En 1944, des dizaines de tirailleurs avaient été exécutés par l’armée française près de Dakar. Six d’entre eux viennent d’être reconnus « Morts pour la France » à titre posthume, mais beaucoup reste à faire pour comprendre les circonstances de ce drame.

Le Monde – « Mort pour la France. » Ces quatre mots lourds de sens, Biram Senghor les attend depuis quatre-vingts ans pour son père, exécuté, comme plusieurs dizaines de tirailleurs, le 1er décembre 1944 à Thiaroye, au Sénégal, sur ordre de l’armée française. Après des décennies de combat pour leur mémoire, l’homme de 86 ans vient d’apprendre que cette mention honorifique a été octroyée à titre posthume à six d’entre eux, dont M’Bap Senghor, son père.

Cette attribution a été délivrée en toute discrétion le 18 juin, selon un document consulté par Le Monde et rédigé par l’Office national des combattants et des victimes de guerre (un organisme rattaché au ministère français des armées), soit deux jours avant la première rencontre entre le nouveau chef de l’Etat sénégalais, Bassirou Diomaye Faye, et Emmanuel Macron à Paris.

« C’est l’aboutissement de tant d’efforts contre l’injustice que ma famille a subie », confie Biram Senghor. Après avoir été informé oralement de la nouvelle, il se dit « impatient » de recevoir le document officiel, qui doit lui être envoyé par valise diplomatique. « J’avais 6 ans lorsque j’ai appris dans quelles conditions mon père était mort. Depuis, je cours derrière la France pour obtenir réparation. J’ai été confronté aux silences et à la lâcheté de l’Etat, mais aujourd’hui, c’est une grande victoire qu’il reconnaisse ses torts », poursuit l’ancien gendarme.

Fosses communes

 

Cette reconnaissance est un geste inédit dans un dossier mémoriel douloureux entre la France et ses anciennes colonies. A Thiaroye, une ville située non loin de Dakar, des dizaines de tirailleurs africains (35 selon les autorités militaires, dix fois plus selon plusieurs historiens) ont été exécutés, le 1er décembre 1944, pour avoir manifesté afin de toucher leur solde.
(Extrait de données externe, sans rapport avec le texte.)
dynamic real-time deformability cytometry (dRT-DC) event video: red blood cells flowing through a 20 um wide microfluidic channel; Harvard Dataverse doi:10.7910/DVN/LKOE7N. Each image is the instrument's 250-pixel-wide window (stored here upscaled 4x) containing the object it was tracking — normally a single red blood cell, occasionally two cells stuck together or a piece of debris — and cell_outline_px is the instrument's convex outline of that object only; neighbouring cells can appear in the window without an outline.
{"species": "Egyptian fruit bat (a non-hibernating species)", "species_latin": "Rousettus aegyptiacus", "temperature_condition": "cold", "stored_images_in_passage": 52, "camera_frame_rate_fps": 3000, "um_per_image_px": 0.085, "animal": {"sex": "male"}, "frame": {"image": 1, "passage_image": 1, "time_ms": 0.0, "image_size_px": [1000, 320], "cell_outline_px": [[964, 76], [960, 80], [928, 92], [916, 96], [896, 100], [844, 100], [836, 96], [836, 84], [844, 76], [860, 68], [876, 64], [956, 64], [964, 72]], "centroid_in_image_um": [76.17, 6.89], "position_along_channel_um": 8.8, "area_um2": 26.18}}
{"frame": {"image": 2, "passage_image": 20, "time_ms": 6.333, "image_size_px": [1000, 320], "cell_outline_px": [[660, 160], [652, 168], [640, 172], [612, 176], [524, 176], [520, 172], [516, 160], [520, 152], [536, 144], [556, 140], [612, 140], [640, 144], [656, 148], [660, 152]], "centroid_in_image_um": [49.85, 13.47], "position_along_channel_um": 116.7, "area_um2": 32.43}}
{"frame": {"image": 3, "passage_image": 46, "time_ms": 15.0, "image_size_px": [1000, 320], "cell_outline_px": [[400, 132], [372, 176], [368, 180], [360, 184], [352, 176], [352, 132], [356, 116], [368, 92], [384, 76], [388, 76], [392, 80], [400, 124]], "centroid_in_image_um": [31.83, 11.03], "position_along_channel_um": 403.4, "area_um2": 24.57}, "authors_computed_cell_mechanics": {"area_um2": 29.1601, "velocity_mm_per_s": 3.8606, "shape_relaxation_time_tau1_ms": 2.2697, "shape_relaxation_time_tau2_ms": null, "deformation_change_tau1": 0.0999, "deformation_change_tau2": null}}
Ces soldats originaires des colonies françaises avaient été mobilisés lors de la seconde guerre mondiale, avant d’être faits prisonniers en 1940 par les nazis dans des « frontstalags », des camps situés essentiellement en France, les Allemands ne voulant pas de détenus d’origine africaine sur leur territoire. Libérés en 1944 par les Forces françaises de l’intérieur ou les Américains, ils ont été plus de 1 300 à être renvoyés en bateau depuis Morlaix, direction Dakar.

 

Avant de regagner leur famille, ils attendent à Thiaroye, en banlieue de ce qui est alors la capitale de l’Afrique occidentale française, le paiement de leur salaire et de leur prime de démobilisation. Mais comme rien ne leur est versé, ils décident de manifester pour obtenir leur dû. Alors que la tension est palpable avec la hiérarchie militaire, au petit matin du 1er décembre 1944, lors du salut au drapeau auquel assistent les tirailleurs, des coups de feu éclatent. Des dizaines d’entre eux tombent sous les balles de frères d’armes ayant reçu l’ordre de les abattre.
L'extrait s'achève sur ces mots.